Namaste has been used as a respectful greeting & farewell between the Hindus of South Asia and Southeast Asia for thousands of years. It is accompanied by Anjali Mudra – the hands held in prayer in front of the chest – but in these regions, the meaning of the gesture is understood and therefore is normally performed without words. This gesture is an especially deep form of respect and implies a connecting of hearts and minds in order to bring two spirits together. It is translated best as ‘I respectfully bow to you.’ When we gently press the palms together, it is believed to harmonize the left and right side of the brain, thus demonstrating that we are offering oneself fully.
When used between a teacher and his student, it represents a surrendering of the ego to allow for respect, knowledge and gratitude to flow between two people. The teacher is also offering up gratitude to her teachers before her, so passing the flow of connectivity from soul to soul. Ideally it is to be done both at the beginning and end of practice, but is often done mainly at the end as the mind is more still and the energy in the room more peaceful.

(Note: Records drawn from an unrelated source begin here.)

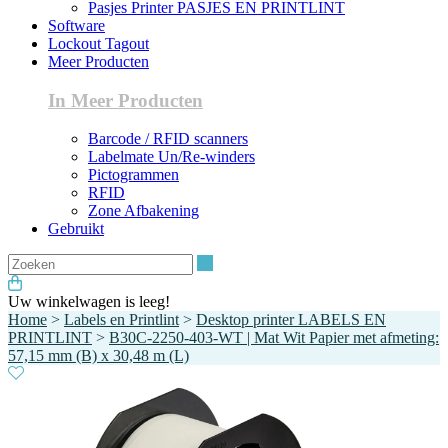
Pasjes Printer PASJES EN PRINTLINT
Software
Lockout Tagout
Meer Producten
In Meer Producten
Barcode / RFID scanners
Labelmate Un/Re-winders
Pictogrammen
RFID
Zone Afbakening
Gebruikt
Zoeken
Uw winkelwagen is leeg!
Home
>
Labels en Printlint
>
Desktop printer LABELS EN
PRINTLINT
>
B30C-2250-403-WT | Mat Wit Papier met afmeting:
57,15 mm (B) x 30,48 m (L)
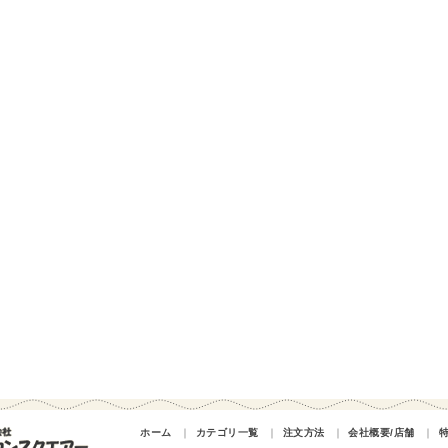
ホーム
｜
カテゴリ一覧
｜
注文方法
｜
会社概要/店舗
｜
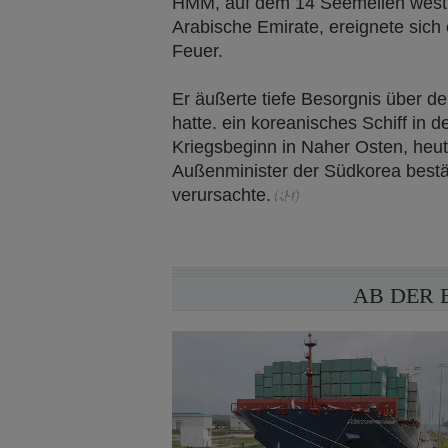
HMM, auf dem 14 Seemeilen westli
Arabische Emirate, ereignete sich 
Feuer.
Er äußerte tiefe Besorgnis über de
hatte. ein koreanisches Schiff in 
Kriegsbeginn in Naher Osten, heute
Außenminister der Südkorea bestät
verursachte.
AB DER 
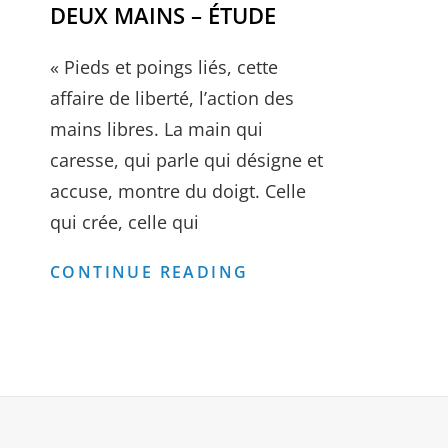
DEUX MAINS – ÉTUDE
UN
CORPS
« Pieds et poings liés, cette
?
affaire de liberté, l’action des
PARUTION
mains libres. La main qui
caresse, qui parle qui désigne et
accuse, montre du doigt. Celle
qui crée, celle qui
DEUX
CONTINUE READING
MAINS
–
ÉTUDE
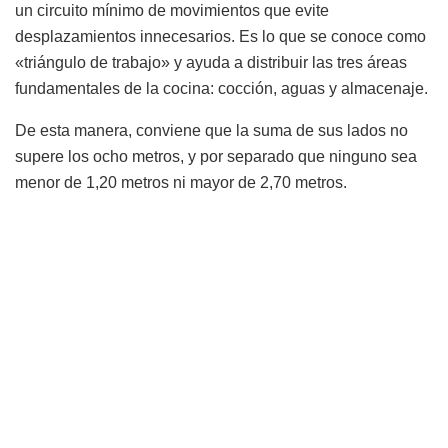
un circuito mínimo de movimientos que evite
desplazamientos innecesarios. Es lo que se conoce como
«triángulo de trabajo» y ayuda a distribuir las tres áreas
fundamentales de la cocina: cocción, aguas y almacenaje.
De esta manera, conviene que la suma de sus lados no
supere los ocho metros, y por separado que ninguno sea
menor de 1,20 metros ni mayor de 2,70 metros.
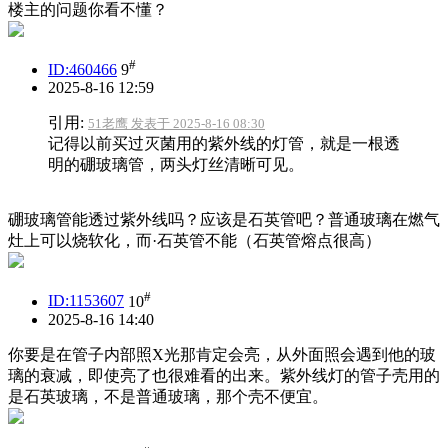
楼主的问题你看不懂？
#
ID:460466
9
2025-8-16 12:59
引用:
51老鹰 发表于 2025-8-16 08:30
记得以前买过灭菌用的紫外线的灯管，就是一根透
明的硼玻璃管，两头灯丝清晰可见。
硼玻璃管能透过紫外线吗？应该是石英管吧？普通玻璃在燃气
灶上可以烧软化，而·石英管不能（石英管熔点很高）
#
ID:1153607
10
2025-8-16 14:40
你要是在管子内部照X光那肯定会亮，从外面照会遇到他的玻
璃的衰减，即使亮了也很难看的出来。紫外线灯的管子壳用的
是石英玻璃，不是普通玻璃，那个壳不便宜。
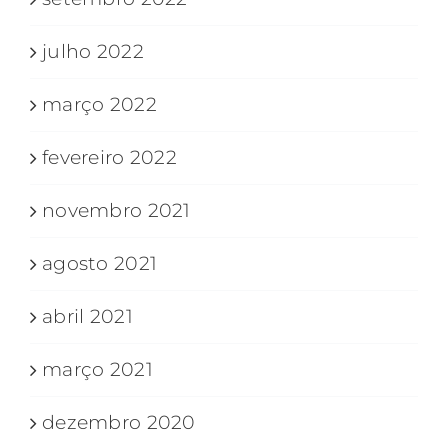
julho 2022
março 2022
fevereiro 2022
novembro 2021
agosto 2021
abril 2021
março 2021
dezembro 2020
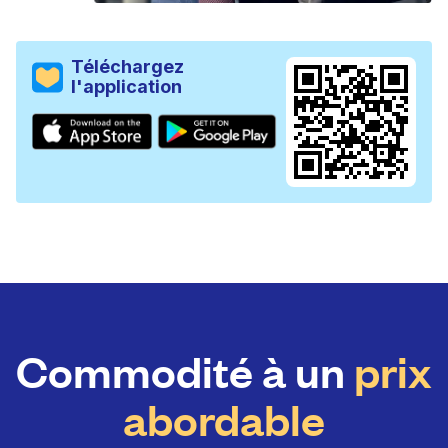
Téléchargez
l'application
Commodité à un
prix
abordable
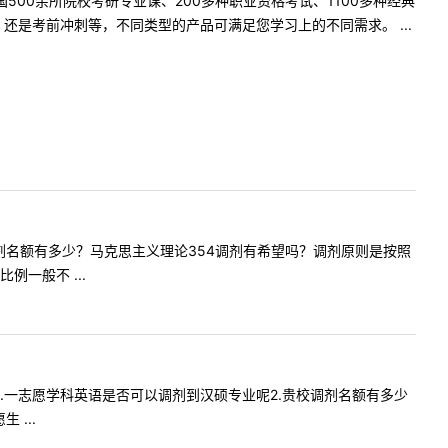
500余所院校考研专业课、200多种职业资格考试、1100多种经典
是考前冲刺等，不同类型的产品可满足您学习上的不同需求。 ...
马院的调剂名额有多少？马克思主义理论354调剂有希望吗？调剂原则是按照
一般不 ...
问一下1.一志愿学科英语是否可以调剂到汉硕专业呢2.贵校调剂名额有多少
...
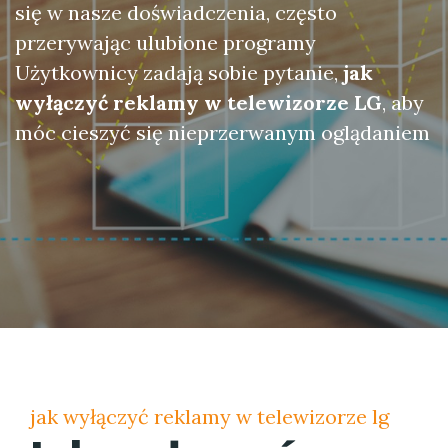
się w nasze doświadczenia, często
przerywając ulubione programy
Użytkownicy zadają sobie pytanie,
jak
wyłączyć reklamy w telewizorze LG
, aby
móc cieszyć się nieprzerwanym oglądaniem
jak wyłączyć reklamy w telewizorze lg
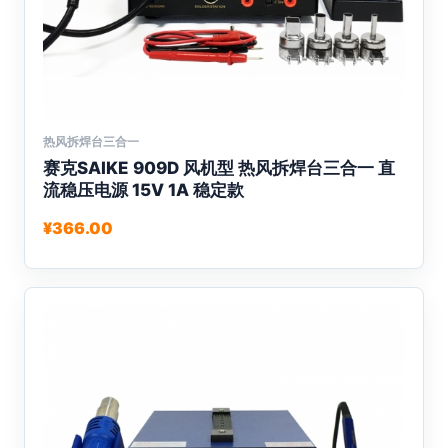
这
些
选
项
热风拆焊台三合一
本
赛克SAIKE 909D 风机型 热风拆焊台三合一 直
产
流稳压电源 15V 1A 稳定款
品
有
¥
366.00
多
种
变
体。
可
在
产
品
页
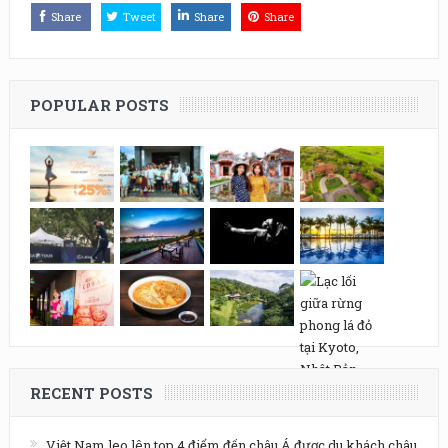
Share
Tweet
Share
Share
POPULAR POSTS
RECENT POSTS
Việt Nam leo lên top 4 điểm đến châu Á được du khách châu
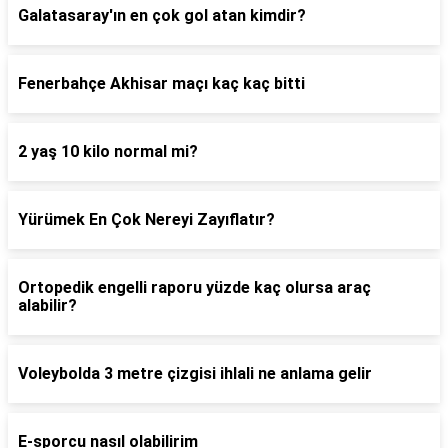
Galatasaray'ın en çok gol atan kimdir?
Fenerbahçe Akhisar maçı kaç kaç bitti
2 yaş 10 kilo normal mi?
Yürümek En Çok Nereyi Zayıflatır?
Ortopedik engelli raporu yüzde kaç olursa araç
alabilir?
Voleybolda 3 metre çizgisi ihlali ne anlama gelir
E-sporcu nasıl olabilirim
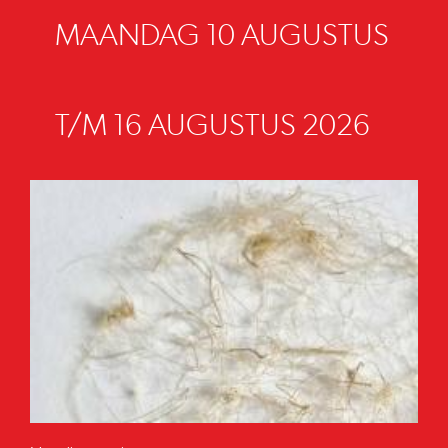
MAANDAG 10 AUGUSTUS
T/M 16 AUGUSTUS 2026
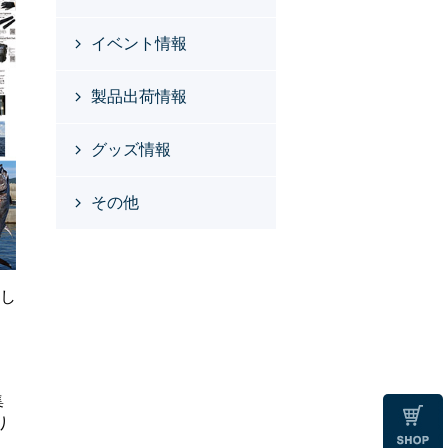
イベント情報
製品出荷情報
グッズ情報
その他
たし
集
り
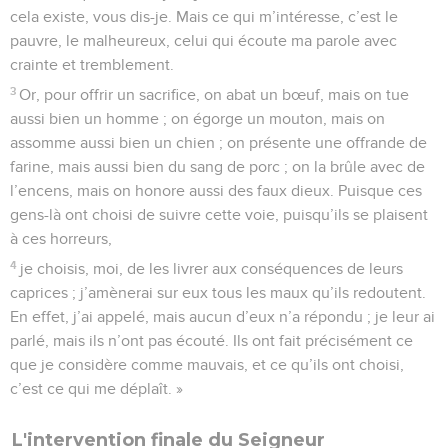
cela existe, vous dis-je. Mais ce qui m’intéresse, c’est le
pauvre, le malheureux, celui qui écoute ma parole avec
crainte et tremblement.
3
Or, pour offrir un sacrifice, on abat un bœuf, mais on tue
aussi bien un homme ; on égorge un mouton, mais on
assomme aussi bien un chien ; on présente une offrande de
farine, mais aussi bien du sang de porc ; on la brûle avec de
l’encens, mais on honore aussi des faux dieux. Puisque ces
gens-là ont choisi de suivre cette voie, puisqu’ils se plaisent
à ces horreurs,
4
je choisis, moi, de les livrer aux conséquences de leurs
caprices ; j’amènerai sur eux tous les maux qu’ils redoutent.
En effet, j’ai appelé, mais aucun d’eux n’a répondu ; je leur ai
parlé, mais ils n’ont pas écouté. Ils ont fait précisément ce
que je considère comme mauvais, et ce qu’ils ont choisi,
c’est ce qui me déplaît. »
L'intervention finale du Seigneur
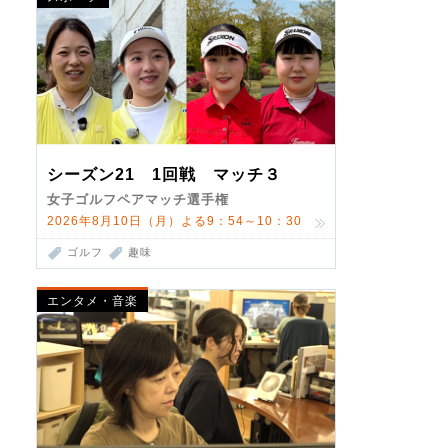
シーズン21 1回戦 マッチ３
女子ゴルフペアマッチ選手権
2026年8月10日（月）よる9：54～10：30
ゴルフ
趣味
エンタメ・音楽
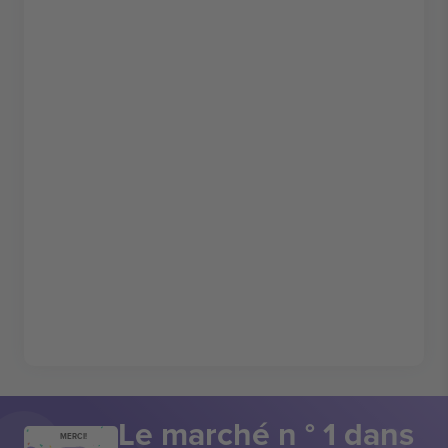
Le marché n ° 1 dans
MERCI!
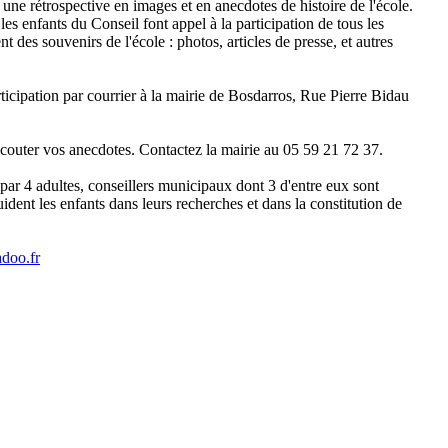
t une rétrospective en images et en anecdotes de histoire de l'école.
les enfants du Conseil font appel à la participation de tous les
t des souvenirs de l'école : photos, articles de presse, et autres
ticipation par courrier à la mairie de Bosdarros, Rue Pierre Bidau
écouter vos anecdotes. Contactez la mairie au 05 59 21 72 37.
ar 4 adultes, conseillers municipaux dont 3 d'entre eux sont
nt les enfants dans leurs recherches et dans la constitution de
doo.fr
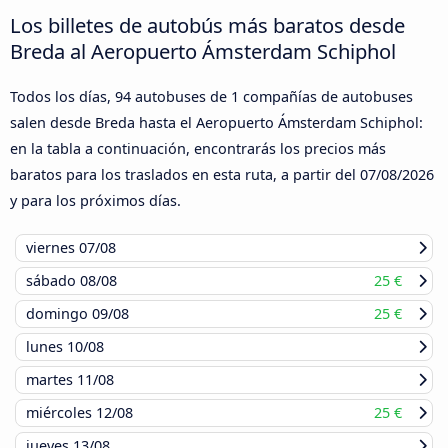
Los billetes de autobús más baratos desde
Breda al Aeropuerto Ámsterdam Schiphol
Todos los días, 94 autobuses de 1 compañías de autobuses
salen desde Breda hasta el Aeropuerto Ámsterdam Schiphol:
en la tabla a continuación, encontrarás los precios más
baratos para los traslados en esta ruta, a partir del
07/08/2026
y para los próximos días.
viernes
07/08
sábado
08/08
25 €
domingo
09/08
25 €
lunes
10/08
martes
11/08
miércoles
12/08
25 €
jueves
13/08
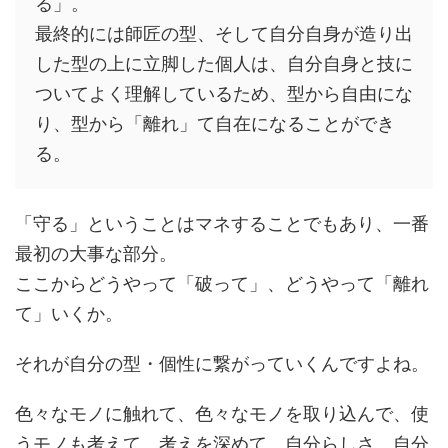
る」。
最終的には師匠の型、そして自分自身が造り出
した型の上に立脚した個人は、自分自身と技に
ついてよく理解しているため、型から自由にな
り、型から「離れ」て自在になることができ
る。
「守る」ということはマネすることでもあり、一番
最初の大事な部分。
ここからどうやって「破って」、どうやって「離れ
て」いくか。
それが自分の型・個性に繋がっていくんですよね。
色々なモノに触れて、色々なモノを取り込んで、使
うモノも考えて、考えを深めて、自分らしさ、自分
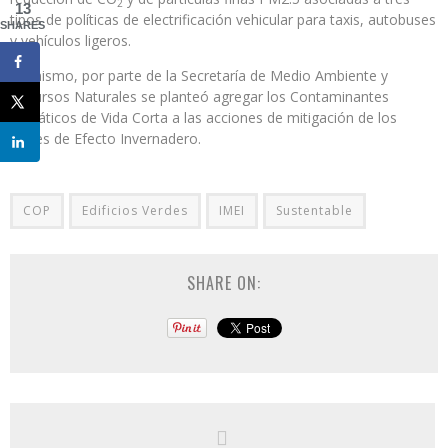
2
13
tipos de políticas de electrificación vehicular para taxis, autobuses
SHARES
y vehículos ligeros.
Asimismo, por parte de la Secretaría de Medio Ambiente y
Recursos Naturales se planteó agregar los Contaminantes
Climáticos de Vida Corta a las acciones de mitigación de los
Gases de Efecto Invernadero.
COP
Edificios Verdes
IMEI
Sustentable
SHARE ON:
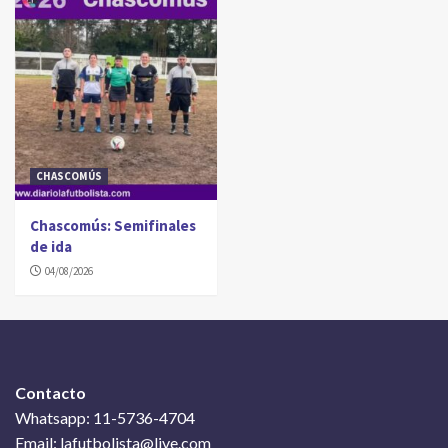
CHASCOMÚS
Chascomús: Semifinales
de ida
04/08/2026
Contacto
Whatsapp: 11-5736-4704
Email: lafutbolista@live.com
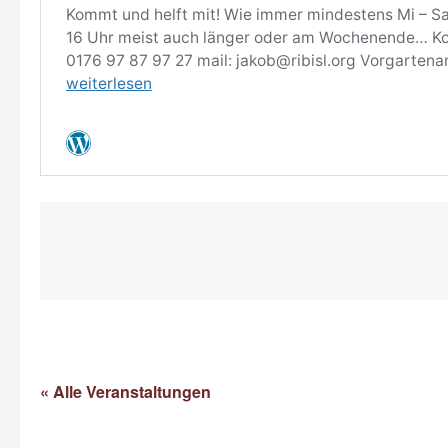
« Alle Veranstaltungen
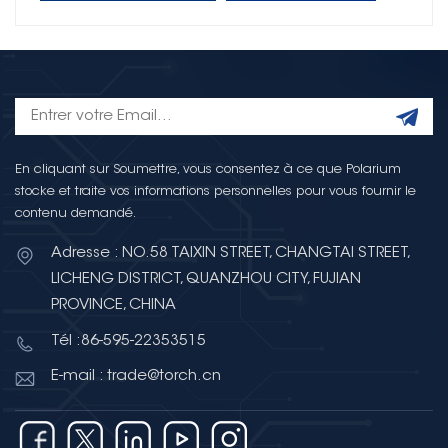
En cliquant sur Soumettre, vous consentez à ce que Polarium
stocke et traite vos informations personnelles pour vous fournir le
contenu demandé.
Adresse : NO.58 TAIXIN STREET, CHANGTAI STREET,
LICHENG DISTRICT, QUANZHOU CITY, FUJIAN
PROVINCE, CHINA
Tél :86-595-22353515
E-mail : trade@torch.cn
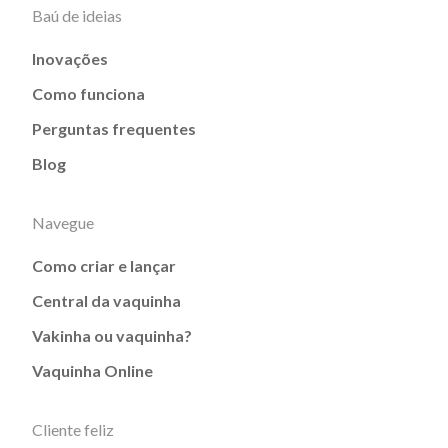
Baú de ideias
Inovações
Como funciona
Perguntas frequentes
Blog
Navegue
Como criar e lançar
Central da vaquinha
Vakinha ou vaquinha?
Vaquinha Online
Cliente feliz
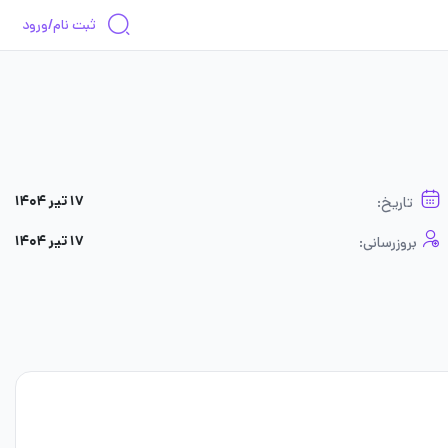
ثبت نام/ورود
۱۷ تیر ۱۴۰۴
تاریخ:
۱۷ تیر ۱۴۰۴
بروزرسانی:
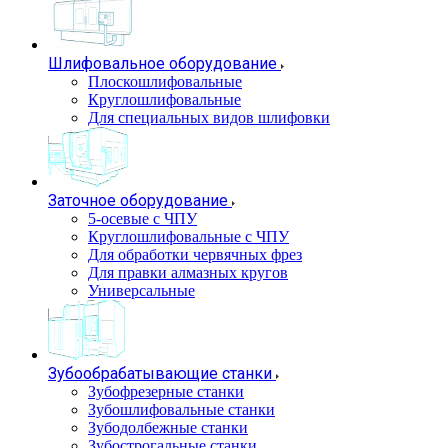
Шлифовальное оборудование
Плоскошлифовальные
Круглошлифовальные
Для специальных видов шлифовки
Заточное оборудование
5-осевые с ЧПУ
Круглошлифовальные с ЧПУ
Для обработки червячных фрез
Для правки алмазных кругов
Универсальные
Зубообрабатывающие станки
Зубофрезерные станки
Зубошлифовальные станки
Зубодолбежные станки
Зубострогальные станки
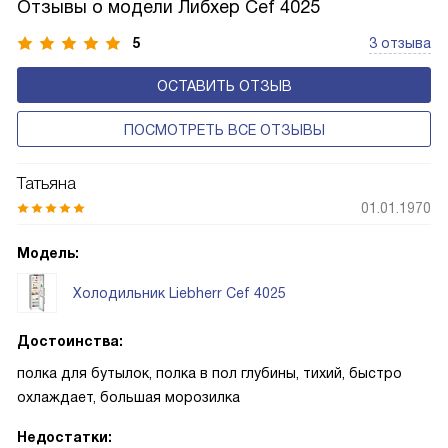
Отзывы о модели Либхер Cef 4025
с панелью, выполняющей функцию «сухой стенки». Такие
устройства обеспечивают более комфортную
5
3 отзыва
эксплуатацию и чаще всего оснащены нулевой зоной
ОСТАВИТЬ ОТЗЫВ
свежести BioFresh 0°C. Они встречаются в сериях Plus,
Prime и Peak.
ПОСМОТРЕТЬ ВСЕ ОТЗЫВЫ
Татьяна
01.01.1970
Модель:
Холодильник Liebherr Cef 4025
Достоинства:
полка для бутылок, полка в пол глубины, тихий, быстро
охлаждает, большая морозилка
Недостатки:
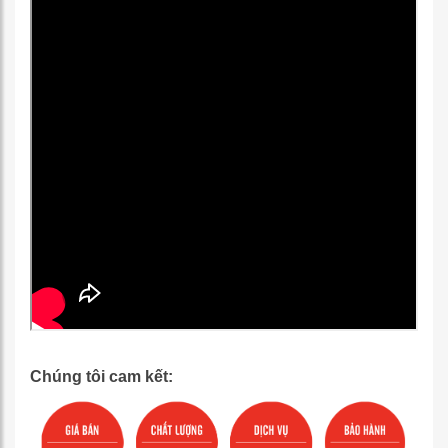
Chúng tôi cam kết:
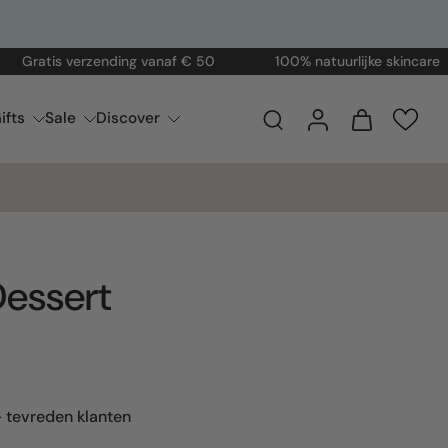
tis verzending vanaf € 50
100% natuurlijke skincare
ifts
Sale
Discover
Dessert
 tevreden klanten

The accompaniment of the greeting Namaste with the hand mudra held at the heart chakra also represents the Hindu belief that there is a divine in all of us. We can alternatively perform this mudra by bringing the hands first to the third eye, then to the heart space, and it is always accompanied by a bow. This helps our minds to surrender to the Divine in our hearts. It is also often translated as ‘the Divine in me greets the Divine in you’ or ‘the spirit in me greets the spirit in you.’